### Records to use
....
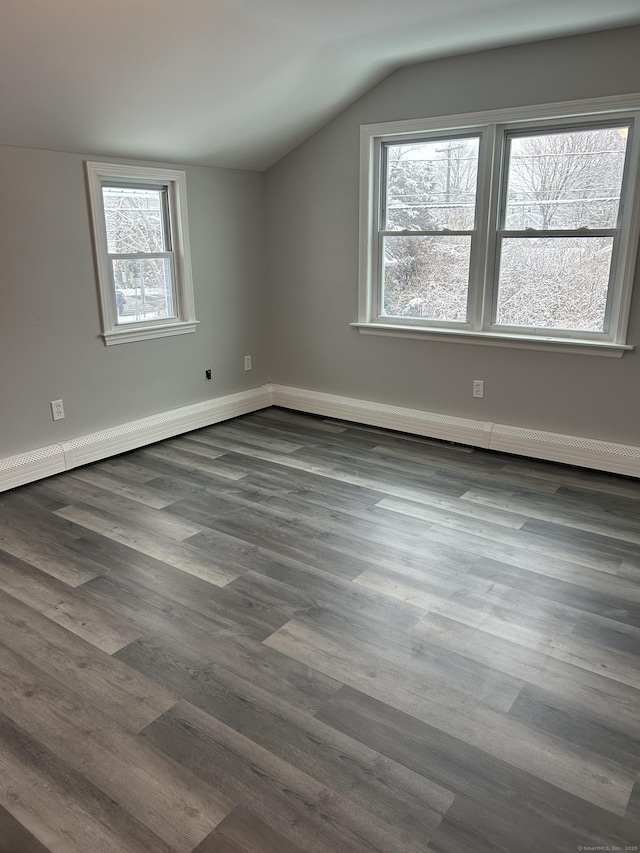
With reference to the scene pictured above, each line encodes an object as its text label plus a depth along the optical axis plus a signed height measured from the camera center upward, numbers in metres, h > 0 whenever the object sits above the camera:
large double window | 3.67 +0.25
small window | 4.00 +0.11
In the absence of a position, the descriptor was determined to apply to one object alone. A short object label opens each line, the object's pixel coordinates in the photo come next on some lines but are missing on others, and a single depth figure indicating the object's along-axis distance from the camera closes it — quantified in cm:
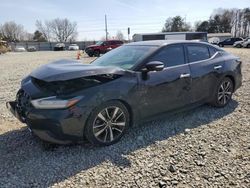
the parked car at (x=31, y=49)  4387
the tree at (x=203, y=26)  6130
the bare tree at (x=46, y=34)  7539
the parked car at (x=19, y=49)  4158
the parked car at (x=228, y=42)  3180
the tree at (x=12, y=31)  7361
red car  1918
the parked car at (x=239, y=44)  2732
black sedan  236
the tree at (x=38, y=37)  6894
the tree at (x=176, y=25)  5942
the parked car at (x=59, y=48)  4188
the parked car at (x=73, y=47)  4319
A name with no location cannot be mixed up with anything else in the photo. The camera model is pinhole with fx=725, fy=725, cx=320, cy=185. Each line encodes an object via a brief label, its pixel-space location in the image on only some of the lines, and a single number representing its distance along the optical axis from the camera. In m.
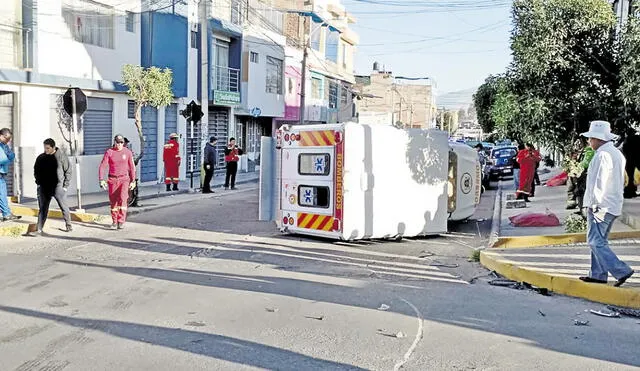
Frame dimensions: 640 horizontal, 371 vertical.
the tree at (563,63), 12.20
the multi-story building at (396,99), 93.85
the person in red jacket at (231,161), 25.14
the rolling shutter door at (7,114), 18.81
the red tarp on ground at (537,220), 15.46
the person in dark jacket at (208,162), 23.52
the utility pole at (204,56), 25.23
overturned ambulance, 12.62
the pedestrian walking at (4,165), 14.14
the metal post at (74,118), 16.06
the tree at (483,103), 42.75
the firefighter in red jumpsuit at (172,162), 22.97
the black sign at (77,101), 16.16
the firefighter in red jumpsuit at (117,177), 14.17
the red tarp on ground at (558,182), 26.13
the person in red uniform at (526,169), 20.48
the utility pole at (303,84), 38.01
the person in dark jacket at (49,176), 13.00
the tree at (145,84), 21.30
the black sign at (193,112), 23.50
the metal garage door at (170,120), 27.91
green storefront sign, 32.28
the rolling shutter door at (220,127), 34.38
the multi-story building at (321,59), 46.38
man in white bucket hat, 8.59
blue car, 31.38
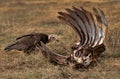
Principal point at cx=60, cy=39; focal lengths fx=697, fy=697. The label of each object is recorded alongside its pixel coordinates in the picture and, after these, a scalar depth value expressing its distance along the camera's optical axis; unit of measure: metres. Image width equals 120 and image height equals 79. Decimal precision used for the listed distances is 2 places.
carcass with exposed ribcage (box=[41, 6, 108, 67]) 13.16
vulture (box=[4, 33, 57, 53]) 14.53
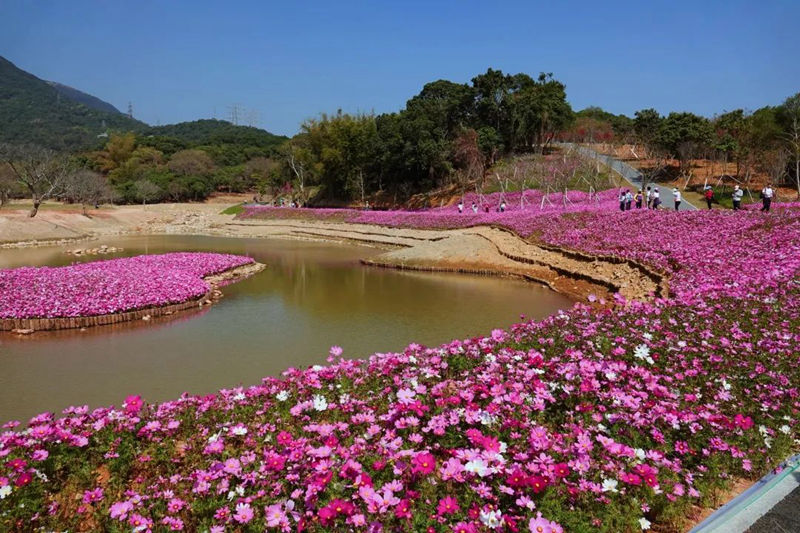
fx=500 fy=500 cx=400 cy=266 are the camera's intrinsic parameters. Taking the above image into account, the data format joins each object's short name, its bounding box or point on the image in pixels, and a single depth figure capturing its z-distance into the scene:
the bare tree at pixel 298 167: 62.22
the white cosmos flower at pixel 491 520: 2.85
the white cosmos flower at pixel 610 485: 3.31
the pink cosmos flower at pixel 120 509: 3.25
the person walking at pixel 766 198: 20.83
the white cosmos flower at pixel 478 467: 3.16
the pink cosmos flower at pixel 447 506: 2.91
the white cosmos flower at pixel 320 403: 4.35
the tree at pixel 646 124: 58.42
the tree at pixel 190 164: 83.56
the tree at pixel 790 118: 39.88
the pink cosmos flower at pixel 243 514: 3.11
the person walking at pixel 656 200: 27.37
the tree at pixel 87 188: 53.84
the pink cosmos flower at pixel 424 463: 3.17
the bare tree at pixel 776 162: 36.24
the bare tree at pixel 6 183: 53.91
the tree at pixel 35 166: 46.52
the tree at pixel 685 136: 47.16
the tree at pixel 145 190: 70.88
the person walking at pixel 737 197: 23.01
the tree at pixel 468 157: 45.22
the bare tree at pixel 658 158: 49.12
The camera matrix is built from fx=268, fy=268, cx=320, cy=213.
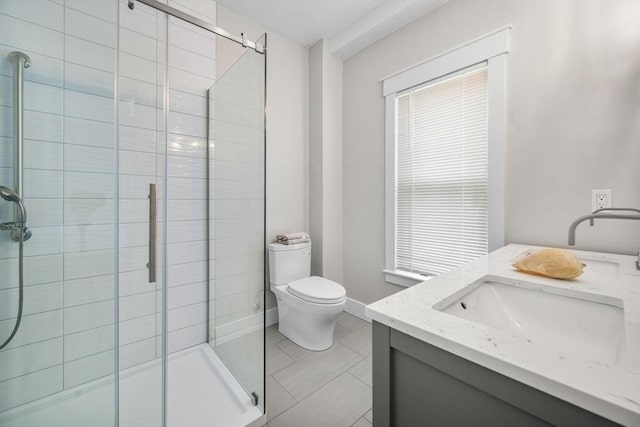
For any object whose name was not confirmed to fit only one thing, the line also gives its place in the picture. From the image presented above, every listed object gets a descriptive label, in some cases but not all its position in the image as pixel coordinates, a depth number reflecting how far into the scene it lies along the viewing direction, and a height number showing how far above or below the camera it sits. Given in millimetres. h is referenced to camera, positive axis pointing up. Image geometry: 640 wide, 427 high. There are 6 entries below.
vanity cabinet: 436 -347
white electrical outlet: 1321 +83
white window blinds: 1797 +306
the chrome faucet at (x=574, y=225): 880 -31
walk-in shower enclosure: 1143 -38
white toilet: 1834 -582
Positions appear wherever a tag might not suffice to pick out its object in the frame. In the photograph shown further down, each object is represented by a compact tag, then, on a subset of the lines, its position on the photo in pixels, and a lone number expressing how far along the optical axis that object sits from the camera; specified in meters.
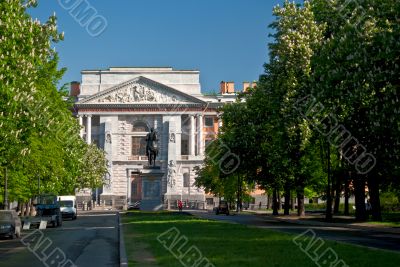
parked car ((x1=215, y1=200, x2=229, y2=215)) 77.44
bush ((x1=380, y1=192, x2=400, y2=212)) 77.56
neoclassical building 132.62
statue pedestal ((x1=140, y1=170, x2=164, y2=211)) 65.94
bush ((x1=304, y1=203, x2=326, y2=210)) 94.72
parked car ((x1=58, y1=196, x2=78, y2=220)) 66.69
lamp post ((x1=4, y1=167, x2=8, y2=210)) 47.17
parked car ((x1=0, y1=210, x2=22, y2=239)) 33.88
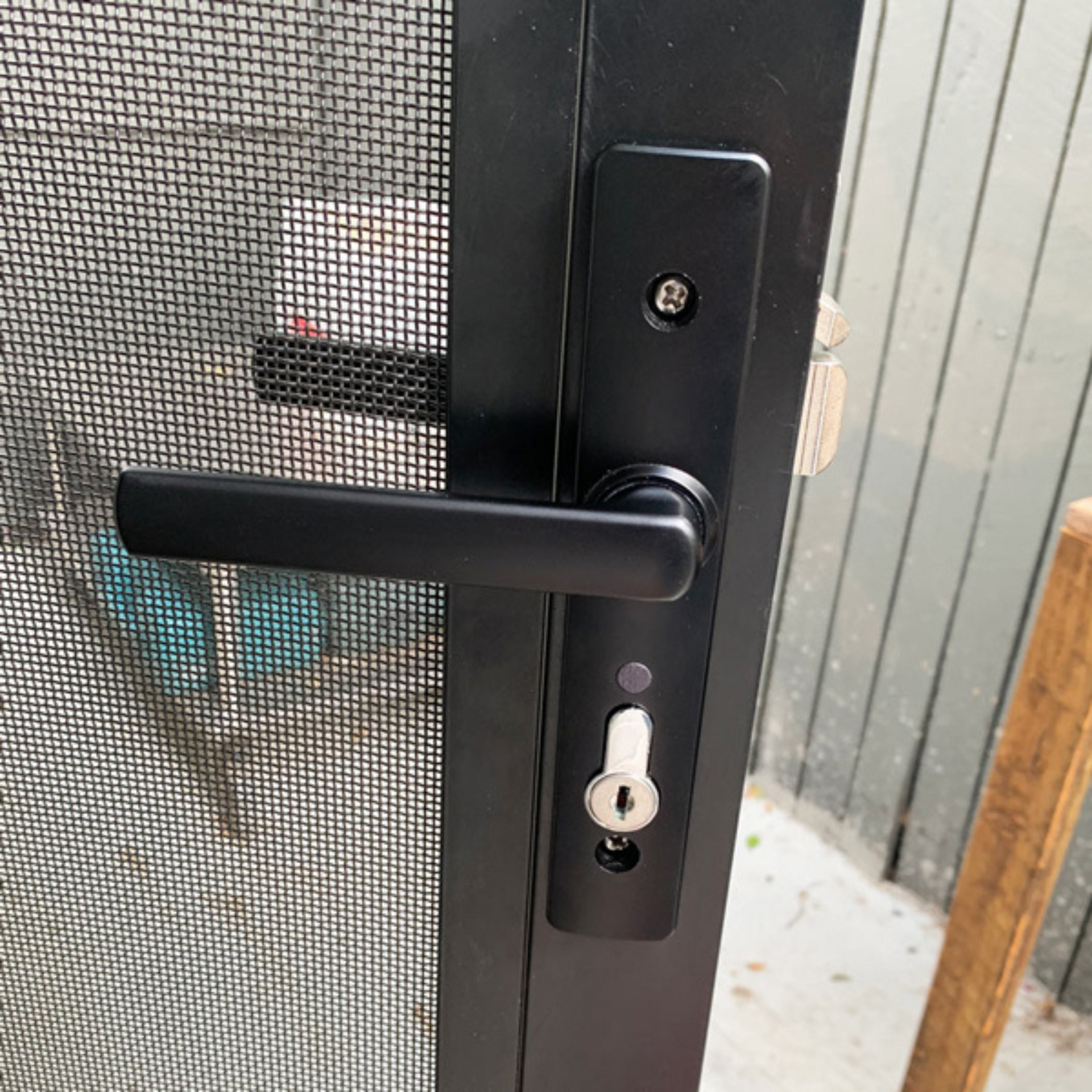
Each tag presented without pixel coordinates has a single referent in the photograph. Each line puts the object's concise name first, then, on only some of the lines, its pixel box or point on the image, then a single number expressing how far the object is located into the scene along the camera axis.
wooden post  1.01
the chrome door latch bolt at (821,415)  0.44
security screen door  0.39
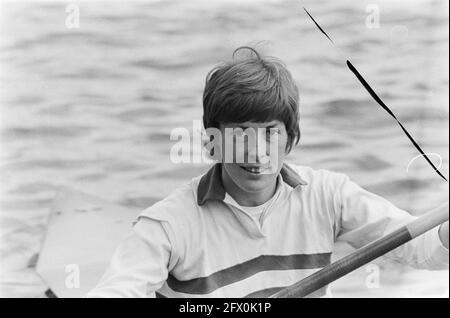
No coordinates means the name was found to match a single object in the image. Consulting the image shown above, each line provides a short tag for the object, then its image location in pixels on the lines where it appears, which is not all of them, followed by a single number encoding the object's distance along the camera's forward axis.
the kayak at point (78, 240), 6.78
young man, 6.46
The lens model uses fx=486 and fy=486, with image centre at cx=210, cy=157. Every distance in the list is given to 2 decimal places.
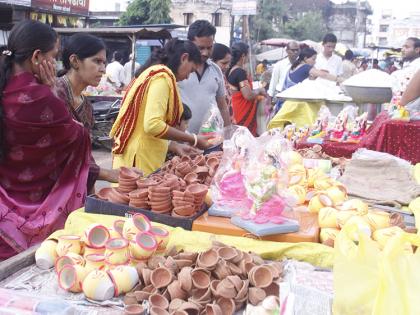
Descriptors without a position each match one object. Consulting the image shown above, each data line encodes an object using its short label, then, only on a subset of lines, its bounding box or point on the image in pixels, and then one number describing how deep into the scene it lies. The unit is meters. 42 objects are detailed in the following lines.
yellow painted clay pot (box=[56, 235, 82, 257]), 1.60
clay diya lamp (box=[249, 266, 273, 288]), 1.41
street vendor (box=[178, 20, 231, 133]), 3.51
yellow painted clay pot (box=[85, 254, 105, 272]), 1.51
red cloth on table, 3.63
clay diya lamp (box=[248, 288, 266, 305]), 1.35
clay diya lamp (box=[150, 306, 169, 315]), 1.31
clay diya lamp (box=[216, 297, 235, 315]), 1.33
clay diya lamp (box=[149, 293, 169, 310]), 1.35
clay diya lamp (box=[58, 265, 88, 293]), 1.45
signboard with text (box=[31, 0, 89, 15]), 14.28
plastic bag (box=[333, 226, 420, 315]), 1.00
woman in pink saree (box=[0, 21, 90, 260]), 2.10
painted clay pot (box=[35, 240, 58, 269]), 1.61
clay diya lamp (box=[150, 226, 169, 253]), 1.63
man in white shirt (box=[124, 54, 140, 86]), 10.89
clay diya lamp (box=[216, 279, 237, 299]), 1.35
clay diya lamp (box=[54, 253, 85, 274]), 1.51
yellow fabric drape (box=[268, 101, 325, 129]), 4.91
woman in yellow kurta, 2.61
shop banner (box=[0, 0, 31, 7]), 12.57
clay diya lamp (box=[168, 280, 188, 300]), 1.37
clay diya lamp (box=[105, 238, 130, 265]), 1.54
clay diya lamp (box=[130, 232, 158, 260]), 1.55
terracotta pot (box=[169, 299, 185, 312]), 1.32
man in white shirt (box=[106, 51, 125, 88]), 10.55
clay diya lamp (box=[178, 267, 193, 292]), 1.38
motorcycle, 7.57
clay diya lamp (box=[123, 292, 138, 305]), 1.38
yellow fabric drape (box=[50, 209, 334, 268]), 1.63
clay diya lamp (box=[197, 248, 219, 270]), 1.44
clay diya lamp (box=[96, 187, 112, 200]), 2.06
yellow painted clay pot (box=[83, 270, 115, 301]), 1.40
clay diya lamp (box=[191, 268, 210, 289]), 1.39
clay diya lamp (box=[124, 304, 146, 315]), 1.30
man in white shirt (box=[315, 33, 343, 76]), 7.07
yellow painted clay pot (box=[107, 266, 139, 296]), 1.43
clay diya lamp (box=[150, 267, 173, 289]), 1.42
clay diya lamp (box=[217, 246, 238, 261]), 1.49
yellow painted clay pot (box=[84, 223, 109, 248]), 1.60
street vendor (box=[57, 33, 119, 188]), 2.48
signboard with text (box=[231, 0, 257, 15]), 14.36
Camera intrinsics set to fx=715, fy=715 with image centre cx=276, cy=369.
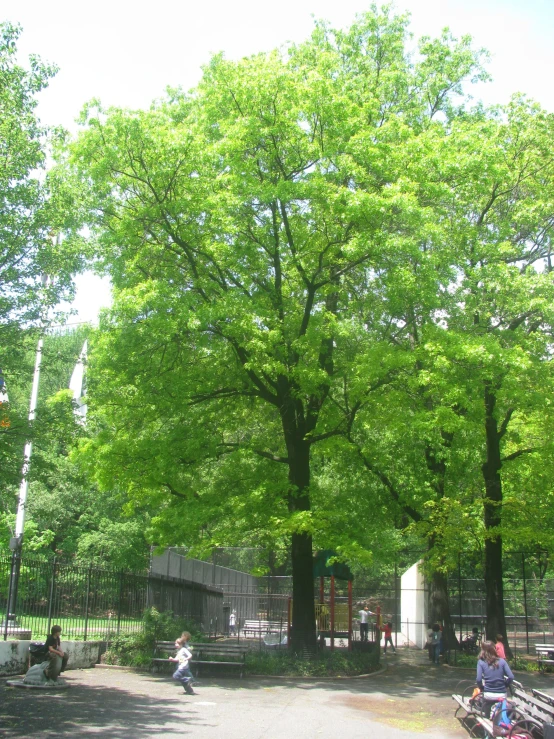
....
### Description of the task
Out of the listing above, reproduce exactly the lines from the one with "the pink cosmos flower at pixel 447 506: 2.91" up to and including the one with "the tree at pixel 87 188: 53.84".

### Solution
the pink cosmos flower at pixel 447 506: 2.91
the white cosmos flower at pixel 320 403: 4.35
the tree at pixel 646 124: 58.42
the tree at pixel 190 164: 83.56
the tree at pixel 790 118: 39.88
the pink cosmos flower at pixel 243 514: 3.11
the person walking at pixel 656 200: 27.37
the tree at pixel 87 188: 53.84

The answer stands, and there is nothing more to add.